- [TO DO]
Range to copy from the entries below: the line containing "UNY jurusan pada jenjang S1-nya" through the line containing "fracture de la", inclusive. Retype only those lines, exactly, without any images.
── DATA SUPPLIED ──
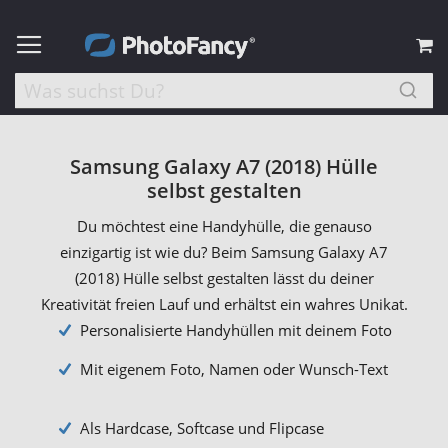
M
Samsung Galaxy A7 (2018) Hülle
selbst gestalten
Du möchtest eine Handyhülle, die genauso
einzigartig ist wie du? Beim Samsung Galaxy A7
(2018) Hülle selbst gestalten lässt du deiner
Kreativität freien Lauf und erhältst ein wahres Unikat.
Personalisierte Handyhüllen mit deinem Foto
Mit eigenem Foto, Namen oder Wunsch-Text
Als Hardcase, Softcase und Flipcase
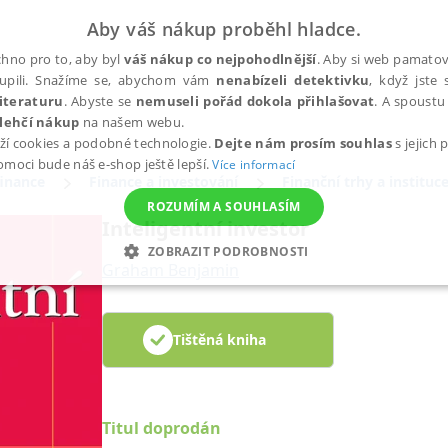
Aby váš nákup proběhl hladce.
hno pro to, aby byl
váš nákup co nejpohodlnější
. Aby si web pamatova
upili. Snažíme se, abychom vám
nenabízeli detektivku
, když jste 
iteraturu
. Abyste se
nemuseli pořád dokola přihlašovat
. A spoustu 
lehčí nákup
na našem webu.
ží cookies a podobné technologie.
Dejte nám prosím souhlas
s jejich
pomoci bude náš e-shop ještě lepší.
Více informací
finance
Finance a investování
Finanční trhy a instituc
ROZUMÍM A SOUHLASÍM
Inteligentní investor
ZOBRAZIT PODROBNOSTI
Graham Benjamin
ANALYTICKÉ
MARKETINGOVÉ
FUNKČNÍ
NEZ
Tištěná kniha
Nezbytné
Analytické
Marketingové
Funkční
Nezařazené soubory
h stránek, jako je přihlášení uživatele a správa účtu. Webové stránky nelze bez nez
Titul doprodán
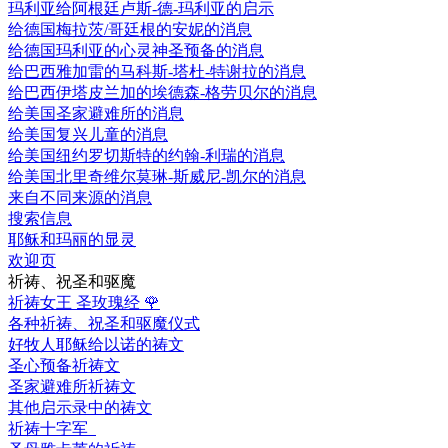
玛利亚给阿根廷卢斯-德-玛利亚的启示
给德国梅拉茨/哥廷根的安妮的消息
给德国玛利亚的心灵神圣预备的消息
给巴西雅加雷的马科斯-塔杜-特谢拉的消息
给巴西伊塔皮兰加的埃德森-格劳贝尔的消息
给美国圣家避难所的消息
给美国复兴儿童的消息
给美国纽约罗切斯特的约翰-利瑞的消息
给美国北里奇维尔莫琳-斯威尼-凯尔的消息
来自不同来源的消息
搜索信息
耶稣和玛丽的显灵
欢迎页
祈祷、祝圣和驱魔
祈祷女王 圣玫瑰经
🌹
各种祈祷、祝圣和驱魔仪式
好牧人耶稣给以诺的祷文
圣心预备祈祷文
圣家避难所祈祷文
其他启示录中的祷文
祈祷十字军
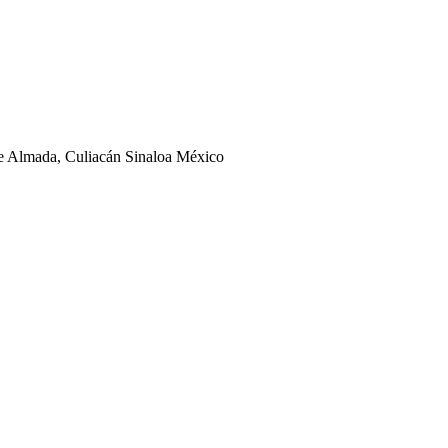
ge Almada, Culiacán Sinaloa México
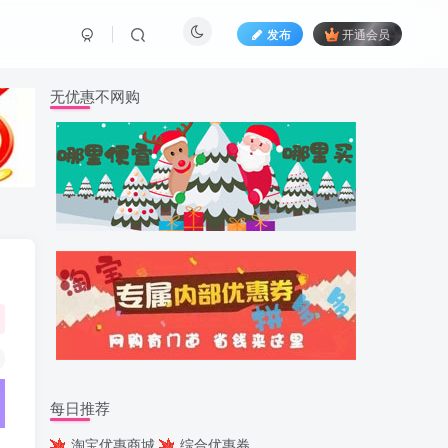
发布
开通会员
无优惠不网购
每日推荐
淘宝优惠商城
综合优惠券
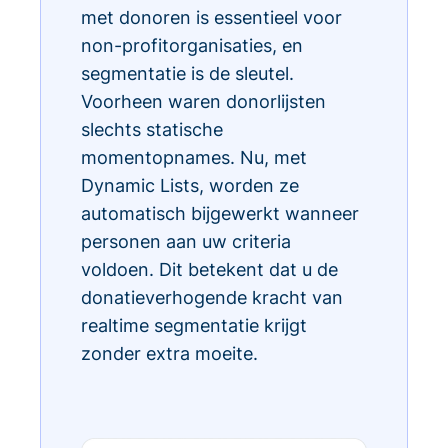
met donoren is essentieel voor
non-profitorganisaties, en
segmentatie is de sleutel.
Voorheen waren donorlijsten
slechts statische
momentopnames. Nu, met
Dynamic Lists, worden ze
automatisch bijgewerkt wanneer
personen aan uw criteria
voldoen. Dit betekent dat u de
donatieverhogende kracht van
realtime segmentatie krijgt
zonder extra moeite.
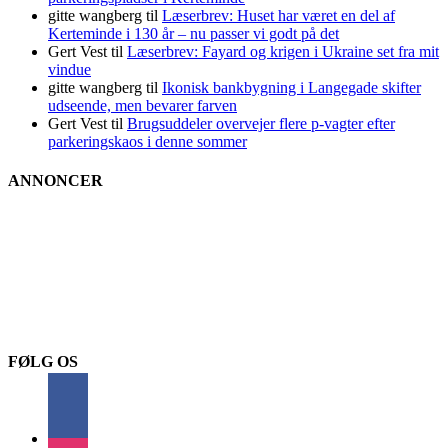
gitte wangberg
til
Læserbrev: Huset har været en del af
Kerteminde i 130 år – nu passer vi godt på det
Gert Vest
til
Læserbrev: Fayard og krigen i Ukraine set fra mit
vindue
gitte wangberg
til
Ikonisk bankbygning i Langegade skifter
udseende, men bevarer farven
Gert Vest
til
Brugsuddeler overvejer flere p-vagter efter
parkeringskaos i denne sommer
ANNONCER
FØLG OS
facebook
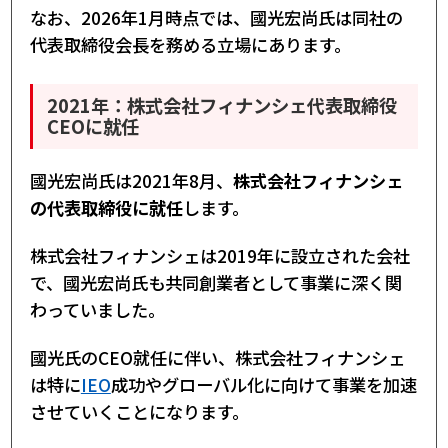
なお、2026年1月時点では、國光宏尚氏は同社の
代表取締役会長を務める立場にあります。
2021年：株式会社フィナンシェ代表取締役
CEOに就任
國光宏尚氏は2021年8月、
株式会社フィナンシェ
の代表取締役に就任
します。
株式会社フィナンシェは2019年に設立された会社
で、國光宏尚氏も共同創業者として事業に深く関
わっていました。
國光氏のCEO就任に伴い、株式会社フィナンシェ
は特に
IEO
成功やグローバル化に向けて事業を加速
させていくことになります。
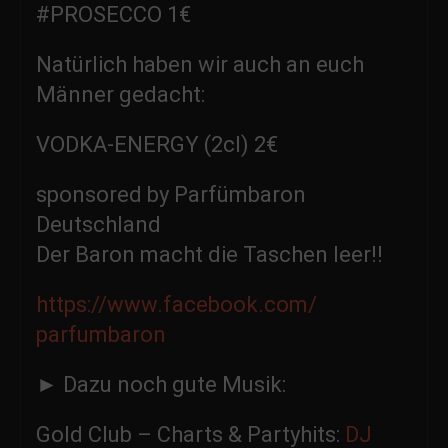
#PROSECCO 1€
Natürlich haben wir auch an euch
Männer gedacht:
VODKA-ENERGY (2cl) 2€
sponsored by Parfümbaron
Deutschland
Der Baron macht die Taschen leer!!
https://www.facebook.com/
parfumbaron
► Dazu noch gute Musik:
Gold Club – Charts & Partyhits:
DJ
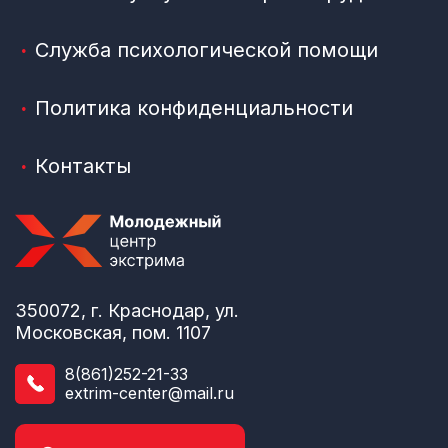
Служба психологической помощи
Политика конфиденциальности
Контакты
350072, г. Краснодар, ул.
Московская, пом. 1107
8(861)252-21-33
extrim-center@mail.ru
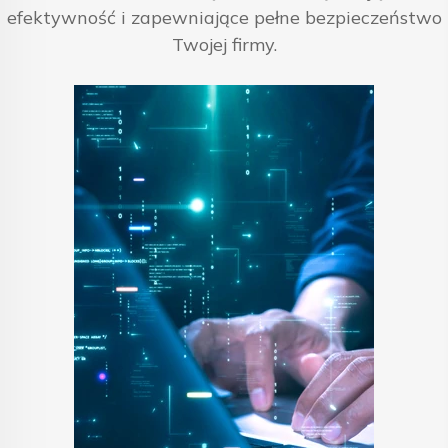
efektywność i zapewniające pełne bezpieczeństwo
Twojej firmy.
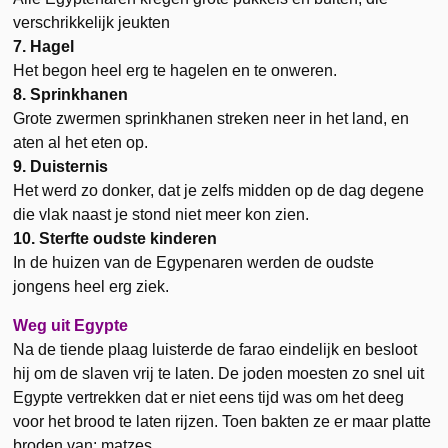
verschrikkelijk jeukten
7. Hagel
Het begon heel erg te hagelen en te onweren.
8. Sprinkhanen
Grote zwermen sprinkhanen streken neer in het land, en
aten al het eten op.
9. Duisternis
Het werd zo donker, dat je zelfs midden op de dag degene
die vlak naast je stond niet meer kon zien.
10. Sterfte oudste kinderen
In de huizen van de Egypenaren werden de oudste
jongens heel erg ziek.
Weg uit Egypte
Na de tiende plaag luisterde de farao eindelijk en besloot
hij om de slaven vrij te laten. De joden moesten zo snel uit
Egypte vertrekken dat er niet eens tijd was om het deeg
voor het brood te laten rijzen. Toen bakten ze er maar platte
broden van: matzes.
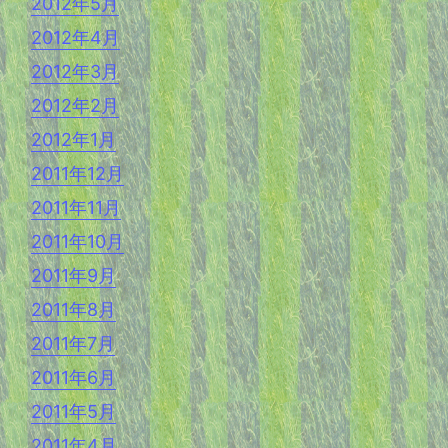
2012年5月
2012年4月
2012年3月
2012年2月
2012年1月
2011年12月
2011年11月
2011年10月
2011年9月
2011年8月
2011年7月
2011年6月
2011年5月
2011年4月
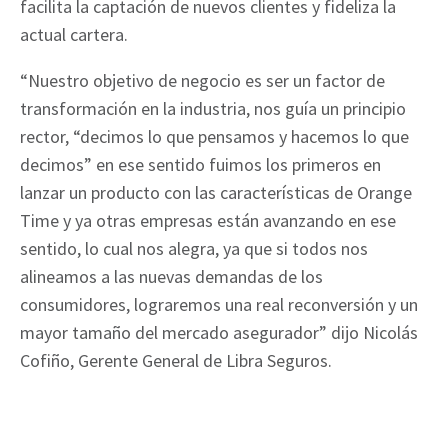
facilita la captación de nuevos clientes y fideliza la
actual cartera.
“Nuestro objetivo de negocio es ser un factor de
transformación en la industria, nos guía un principio
rector, “decimos lo que pensamos y hacemos lo que
decimos” en ese sentido fuimos los primeros en
lanzar un producto con las características de Orange
Time y ya otras empresas están avanzando en ese
sentido, lo cual nos alegra, ya que si todos nos
alineamos a las nuevas demandas de los
consumidores, lograremos una real reconversión y un
mayor tamaño del mercado asegurador” dijo Nicolás
Cofiño, Gerente General de Libra Seguros.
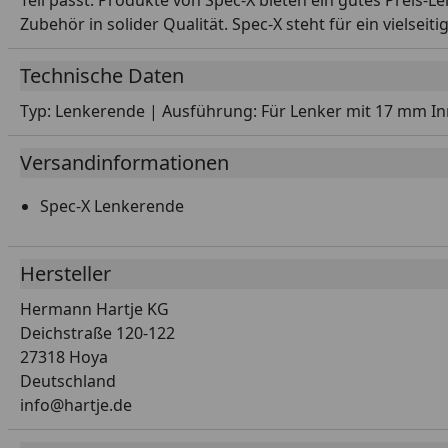
Teil passt. Produkte von Spec-X bieten ein gutes Preis-L
Zubehör in solider Qualität. Spec-X steht für ein vielsei
Technische Daten
Typ: Lenkerende | Ausführung: Für Lenker mit 17 mm Inn
Versandinformationen
Spec-X Lenkerende
Hersteller
Hermann Hartje KG
Deichstraße 120-122
27318 Hoya
Deutschland
info@hartje.de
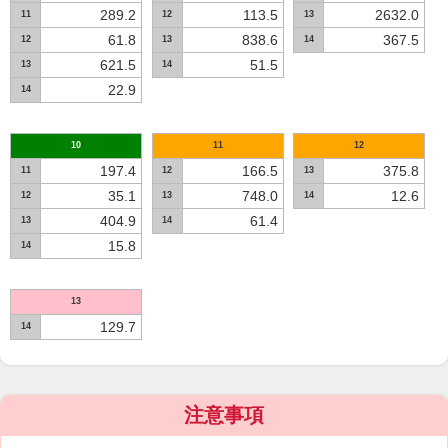
289.2
113.5
2632.0
11
12
13
61.8
838.6
367.5
12
13
14
621.5
51.5
13
14
22.9
14
10
11
12
197.4
166.5
375.8
11
12
13
35.1
748.0
12.6
12
13
14
404.9
61.4
13
14
15.8
14
13
129.7
14
注意事項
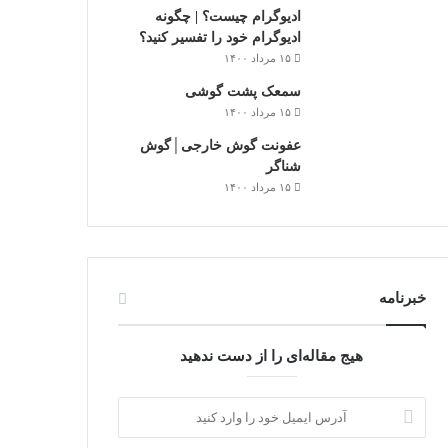
ادیوگرام چیست؟ | چگونه
ادیوگرام خود را تفسیر کنید؟
۱۵ مرداد ۱۴۰۰
سمعک‌ پشت گوشی
۱۵ مرداد ۱۴۰۰
عفونت گوش خارجی│گوش
شناگر
۱۵ مرداد ۱۴۰۰
خبرنامه
هیج مقاله‌ای را از دست ندهید
آدرس
ایمیل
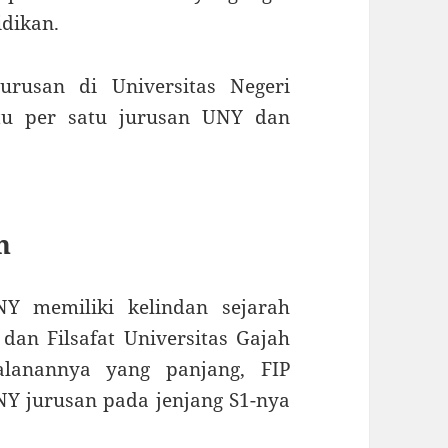
dikan.
urusan di Universitas Negeri
atu per satu jurusan UNY dan
n
NY memiliki kelindan sejarah
 dan Filsafat Universitas Gajah
lanannya yang panjang, FIP
UNY jurusan pada jenjang S1-nya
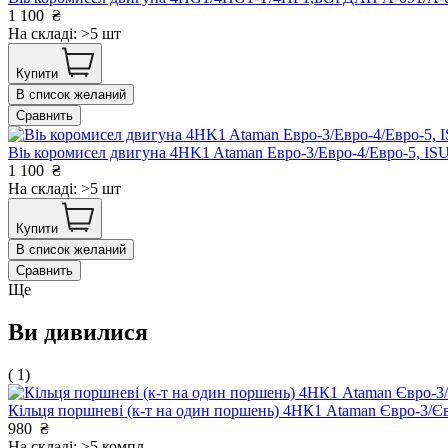
1 100
₴
На складі: >5 шт
Купити
В список желаний
Сравнить
Віь коромисел двигуна 4HK1 Ataman Евро-3/Евро-4/Евро-5,
1 100
₴
На складі: >5 шт
Купити
В список желаний
Сравнить
Ще
Ви дивилися
( 1)
Кільця поршневі (к-т на один поршень) 4НК1 Ataman Євро-3/
980
₴
На складі: >5 компл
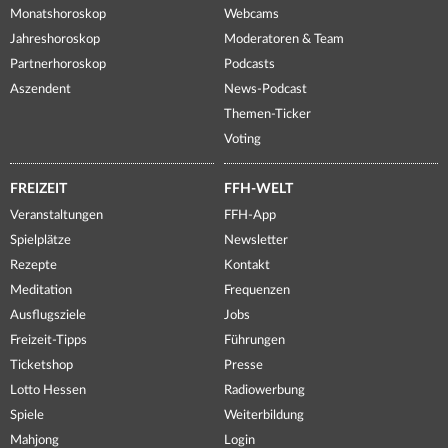
Monatshoroskop
Webcams
Jahreshoroskop
Moderatoren & Team
Partnerhoroskop
Podcasts
Aszendent
News-Podcast
Themen-Ticker
Voting
FREIZEIT
FFH-WELT
Veranstaltungen
FFH-App
Spielplätze
Newsletter
Rezepte
Kontakt
Meditation
Frequenzen
Ausflugsziele
Jobs
Freizeit-Tipps
Führungen
Ticketshop
Presse
Lotto Hessen
Radiowerbung
Spiele
Weiterbildung
Mahjong
Login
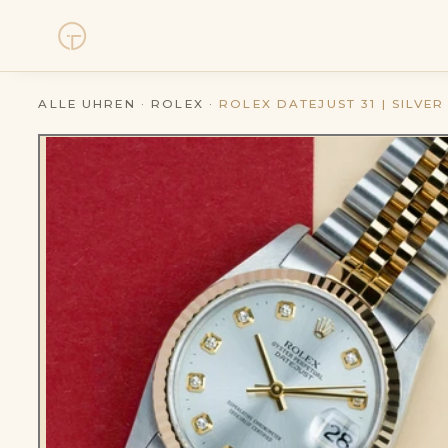
Uhren
ALLE UHREN
·
ROLEX
·
ROLEX DATEJUST 31 | SILVER
Kollektionen
Uhrenankauf
Service
Geschichte
Horology Hub
Kontakt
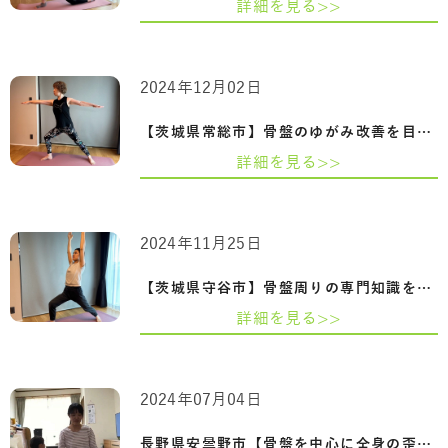
詳細を見る>>
2024年12月02日
【茨城県常総市】骨盤のゆがみ改善を目指…
詳細を見る>>
2024年11月25日
【茨城県守谷市】骨盤周りの専門知識を習…
詳細を見る>>
2024年07月04日
長野県安曇野市【骨盤を中心に全身の歪み…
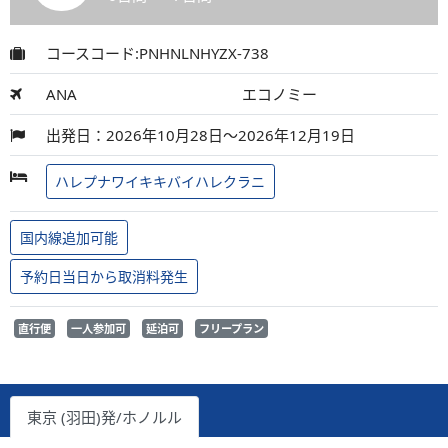
コースコード:PNHNLNHYZX-738
ANA
エコノミー
出発日：2026年10月28日～2026年12月19日
ハレプナワイキキバイハレクラニ
国内線追加可能
予約日当日から取消料発生
直行便
一人参加可
延泊可
フリープラン
東京 (羽田)発/ホノルル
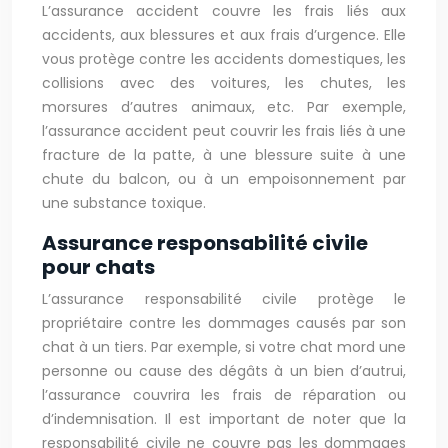
L’assurance accident couvre les frais liés aux
accidents, aux blessures et aux frais d’urgence. Elle
vous protège contre les accidents domestiques, les
collisions avec des voitures, les chutes, les
morsures d’autres animaux, etc. Par exemple,
l’assurance accident peut couvrir les frais liés à une
fracture de la patte, à une blessure suite à une
chute du balcon, ou à un empoisonnement par
une substance toxique.
Assurance responsabilité civile
pour chats
L’assurance responsabilité civile protège le
propriétaire contre les dommages causés par son
chat à un tiers. Par exemple, si votre chat mord une
personne ou cause des dégâts à un bien d’autrui,
l’assurance couvrira les frais de réparation ou
d’indemnisation. Il est important de noter que la
responsabilité civile ne couvre pas les dommages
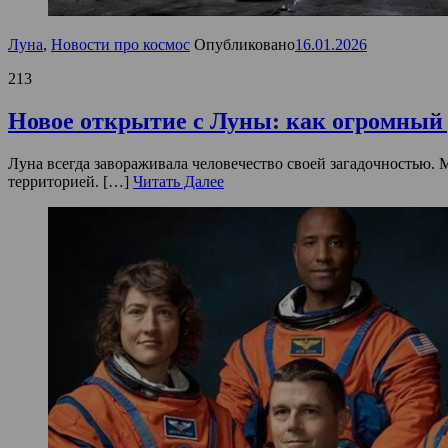
Луна
,
Новости про космос
Опубликовано
16.01.2026
213
Новое открытие с Луны: как огромный 
Луна всегда завораживала человечество своей загадочностью. Мы
территорией. […]
Читать Далее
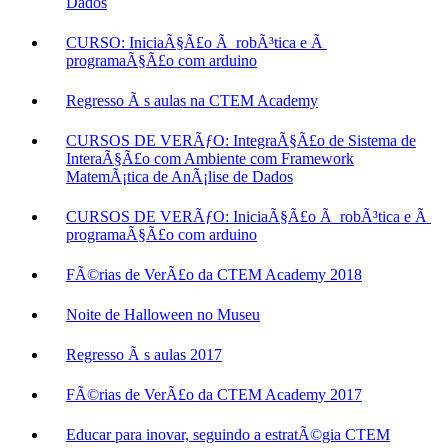
Dados
CURSO: IniciaÃ§Ã£o Ã robÃ³tica e Ã
programaÃ§Ã£o com arduino
Regresso Ã s aulas na CTEM Academy
CURSOS DE VERÃƒO: IntegraÃ§Ã£o de Sistema de
InteraÃ§Ã£o com Ambiente com Framework
MatemÃ¡tica de AnÃ¡lise de Dados
CURSOS DE VERÃƒO: IniciaÃ§Ã£o Ã robÃ³tica e Ã
programaÃ§Ã£o com arduino
FÃ©rias de VerÃ£o da CTEM Academy 2018
Noite de Halloween no Museu
Regresso Ã s aulas 2017
FÃ©rias de VerÃ£o da CTEM Academy 2017
Educar para inovar, seguindo a estratÃ©gia CTEM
───
- [RESPONSE BELOW]
UNY jurusan pada jenjang S1-nya
1 100
₴
На складі: >5 шт
Купити
В список желаний
Сравнить
Віь коромисел двигуна 4HK1 Ataman Евро-3/Евро-4/Евро-5,
1 100
₴
На складі: >5 шт
Купити
В список желаний
Сравнить
Ще
Ви дивилися
( 1)
Кільця поршневі (к-т на один поршень) 4НК1 Ataman Євро-3/
980
₴
На складі: >5 компл
Monatshoroskop
Webcams
Jahreshoroskop
Moderatoren & Team
Partnerhoroskop
Podcasts
Aszendent
News-Podcast
Themen-Ticker
Voting
FREIZEIT
FFH-WELT
Veranstaltungen
FFH-App
Spielplätze
Newsletter
Rezepte
Kontakt
Meditation
Frequenzen
Ausflugsziele
Jobs
Freizeit-Tipps
Führungen
Ticketshop
Presse
Lotto Hessen
Radiowerbung
Spiele
Weiterbildung
Mahjong
Login
Uhren
ALLE UHREN
·
ROLEX
·
ROLEX DATEJUST 31 | SILVER
Kollektionen
Uhrenankauf
Service
Geschichte
Horology Hub
Kontakt
詳細を見る>>
2024年12月02日
【茨城県常総市】骨盤のゆがみ改善を目指…
詳細を見る>>
2024年11月25日
【茨城県守谷市】骨盤周りの専門知識を習…
詳細を見る>>
2024年07月04日
長野県安曇野市【骨盤を中心に全身の歪み…
コースコード:PNHNLNHYZX-738
ANA
エコノミー
出発日：2026年10月28日～2026年12月19日
ハレプナワイキキバイハレクラニ
国内線追加可能
予約日当日から取消料発生
直行便
一人参加可
延泊可
フリープラン
東京 (羽田)発/ホノルル
L’assurance accident couvre les frais liés aux
accidents, aux blessures et aux frais d’urgence. Elle
vous protège contre les accidents domestiques, les
collisions avec des voitures, les chutes, les
morsures d’autres animaux, etc. Par exemple,
l’assurance accident peut couvrir les frais liés à une
fracture de la patte, à une blessure suite à une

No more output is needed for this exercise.